Breaking News

Daya Beli Bumbu Masakan Saat Meugang Berkurang di Masa Pandemi

Daya Beli Bumbu Masakan Saat Meugang Berkurang di Masa Pandemi
Pedangang bumbu masakan di pasar Peunayong, Banda Aceh, Senin (12/4/2021).

RUANGBERITA.CO | Banda Aceh - Tradisi meugang menjelang Ramadan 1422 Hijriah sudah berjalan dua hari. Antusias masyarakat Aceh membeli daging sapi dan kerbau untuk disantap bersama keluarga masih tinggi.

Daging tersebut diolah dengan beragam racikan bumbu untuk kemudian dimasak menjadi masakan khas Aceh seperti sie reuboh atau kuah beulangong.

Bumbu merupakan bahan penting untuk setiap masakan, dengan racikan yang pas dan padu maka masakan tersebut akan terasa lebih nikmat. Apalagi disantap bersama keluarga di hari meugang.

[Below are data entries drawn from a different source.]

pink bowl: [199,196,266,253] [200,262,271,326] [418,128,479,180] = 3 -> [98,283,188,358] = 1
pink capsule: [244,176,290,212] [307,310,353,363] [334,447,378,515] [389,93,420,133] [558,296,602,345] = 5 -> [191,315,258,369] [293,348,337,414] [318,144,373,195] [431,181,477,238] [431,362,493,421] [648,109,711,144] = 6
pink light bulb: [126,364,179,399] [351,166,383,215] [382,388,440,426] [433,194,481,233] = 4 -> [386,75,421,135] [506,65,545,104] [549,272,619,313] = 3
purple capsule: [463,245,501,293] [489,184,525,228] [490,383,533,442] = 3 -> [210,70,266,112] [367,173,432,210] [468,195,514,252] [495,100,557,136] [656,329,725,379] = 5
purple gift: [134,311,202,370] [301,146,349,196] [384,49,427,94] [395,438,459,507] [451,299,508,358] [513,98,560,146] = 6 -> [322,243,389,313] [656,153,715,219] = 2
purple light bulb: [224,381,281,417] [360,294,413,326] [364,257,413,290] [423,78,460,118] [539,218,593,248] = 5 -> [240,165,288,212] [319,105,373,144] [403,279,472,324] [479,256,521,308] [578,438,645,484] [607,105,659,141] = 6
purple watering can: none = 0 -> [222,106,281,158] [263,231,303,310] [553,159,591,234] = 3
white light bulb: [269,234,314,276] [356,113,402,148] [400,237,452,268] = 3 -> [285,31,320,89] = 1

Eva, penjual bumbu di Pasar Peunayong mengatakan, bumbu yang sangat diminati di hari meugang ini yaitu bumbu rendang, bumbu masak Aceh, bumbu sie reuboh, bumbu masak putih, bumbu ungkep ayam, bumbu kari ayam dan bebek.

"Setiap meugang itu kebanyakan kaum ibu-ibu tetap memesan beberapa bumbu, seperti bumbu rendang, masak Aceh, bumbu kari dan lainnya," katanya sambil sibuk melayani antrian panjang para pembeli di kaki lima Pasar Peunayong, Senin (12/4/2021).

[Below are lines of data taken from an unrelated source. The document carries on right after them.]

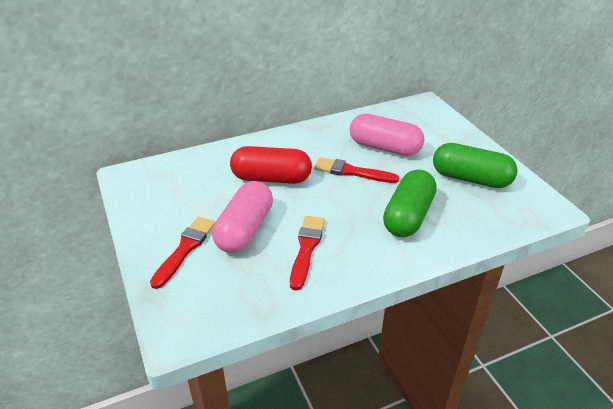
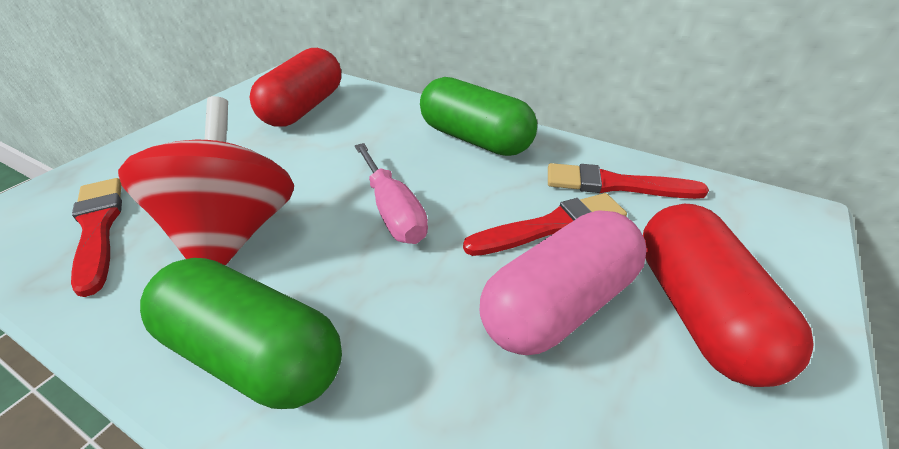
pink capsule: [212,181,273,253] [350,114,424,156] = 2 -> [480,210,647,355] = 1
pink screwdriver: none = 0 -> [355,143,428,244] = 1
red capsule: [230,146,312,184] = 1 -> [249,48,341,127] [643,204,814,387] = 2
red spinning top: none = 0 -> [118,96,294,266] = 1

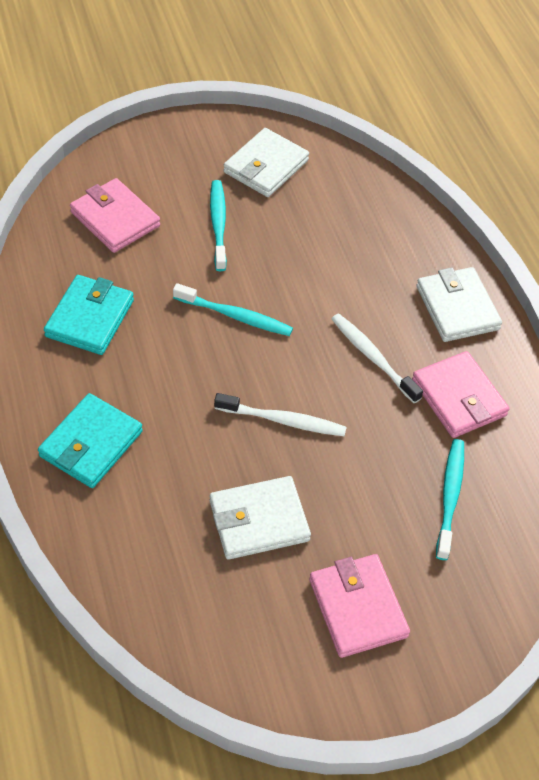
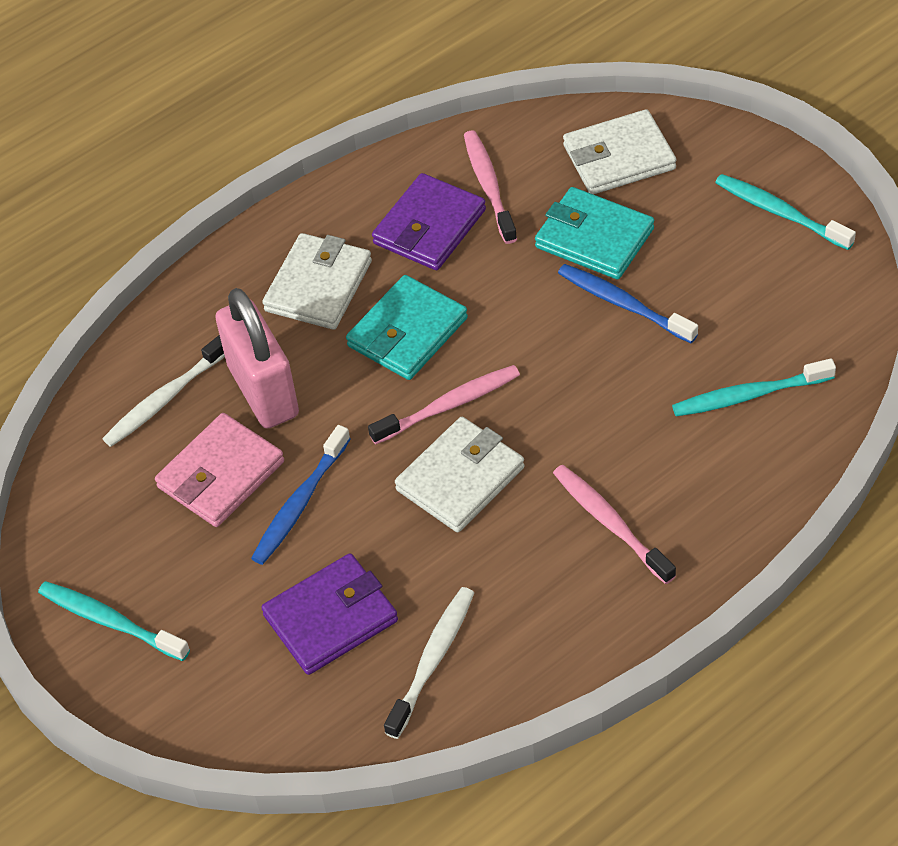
blue toothbrush: none = 0 -> [251,425,350,565] [558,264,698,343] = 2
pink padlock: none = 0 -> [215,288,299,429] = 1
pink toothbrush: none = 0 -> [368,365,520,445] [464,130,517,244] [553,465,676,584] = 3
pink wallet: [70,178,160,253] [309,554,410,658] [412,351,509,438] = 3 -> [155,413,284,527] = 1
purple wallet: none = 0 -> [261,553,398,675] [372,173,486,270] = 2

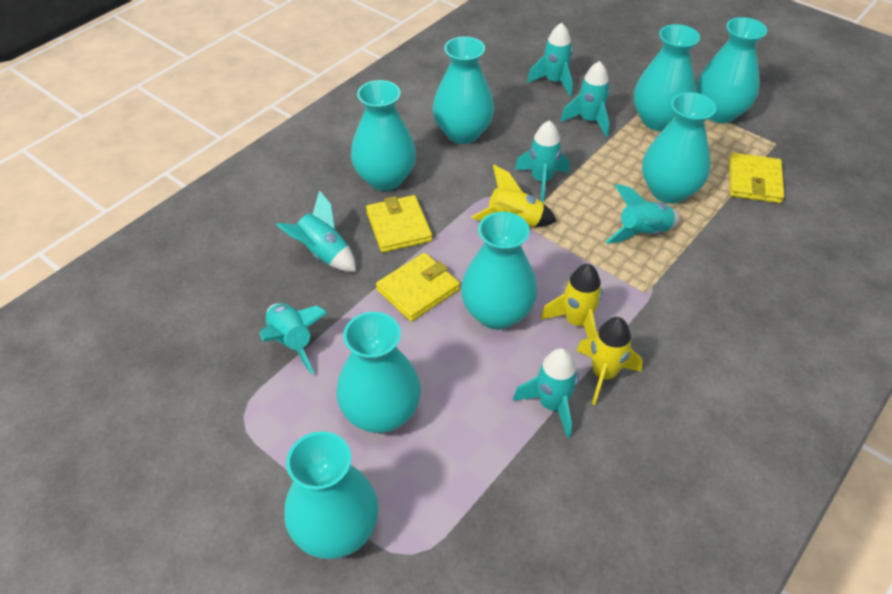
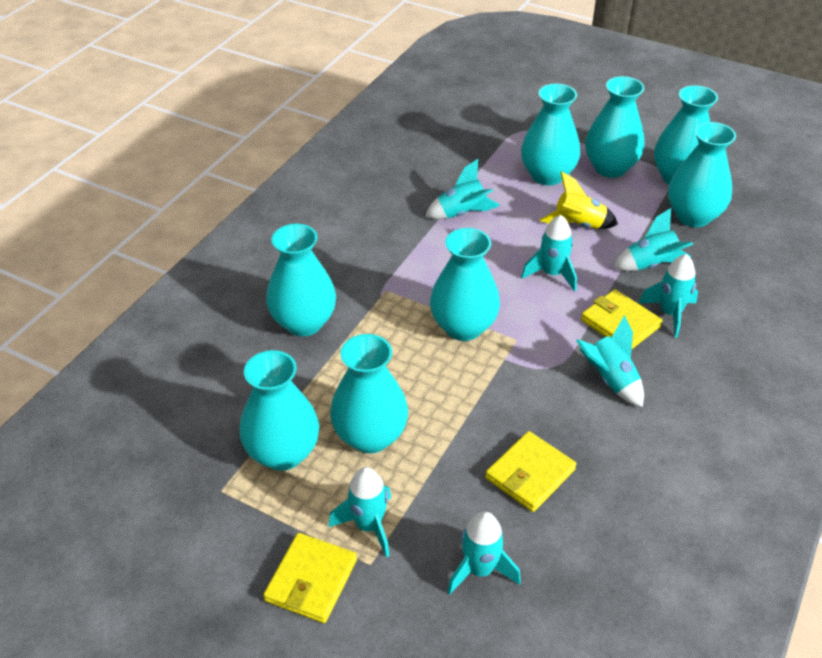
yellow rocket: [471,165,557,227] [540,264,603,338] [576,317,643,405] = 3 -> [540,171,618,229] = 1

Menurut pemilik lapak Eva Bumbu, meugang kali ini daya beli bumbu agak kurang jika dibandingkan dengan meugang sebelumnya.

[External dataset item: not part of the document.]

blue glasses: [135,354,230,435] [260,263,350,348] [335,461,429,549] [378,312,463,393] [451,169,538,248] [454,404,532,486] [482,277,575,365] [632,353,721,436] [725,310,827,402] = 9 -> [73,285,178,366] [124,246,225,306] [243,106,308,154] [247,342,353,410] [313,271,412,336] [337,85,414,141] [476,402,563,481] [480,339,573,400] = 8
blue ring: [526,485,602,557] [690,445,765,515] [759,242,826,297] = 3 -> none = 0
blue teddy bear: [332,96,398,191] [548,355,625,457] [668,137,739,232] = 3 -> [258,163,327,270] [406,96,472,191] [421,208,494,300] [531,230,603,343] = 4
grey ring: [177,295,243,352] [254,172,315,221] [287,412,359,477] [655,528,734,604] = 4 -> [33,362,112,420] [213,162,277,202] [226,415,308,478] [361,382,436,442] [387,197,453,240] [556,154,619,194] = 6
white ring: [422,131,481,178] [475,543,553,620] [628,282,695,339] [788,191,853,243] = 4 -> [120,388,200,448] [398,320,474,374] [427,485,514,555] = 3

"Daya belinya agak menurun, mungkin ini pengaruh dari efek pandemi atau mungkin pembeli daging meracik sendiri bumbu masakannya," ucap Eva.

Hal senada juga diungkap Mutia di tempat jualannya. Ia mengatakan daya beli meugang ini sangat kurang, berbeda dengan meugang sebelumnya.

"Biasanya para penjual bumbu tidak sempat duduk manis, karena sibuk melayani pembeli sampai sore hari," ungkap Mutia.

Ia menyebutkan, para pembeli hanya memesan bumbu untuk sekali masak dengan ukuran satu kilo daging dengan harga Rp10 ribu sampai Rp20 ribu. Harganya bervariasi tergantung dari jenis bumbu masakan yang akan diolah.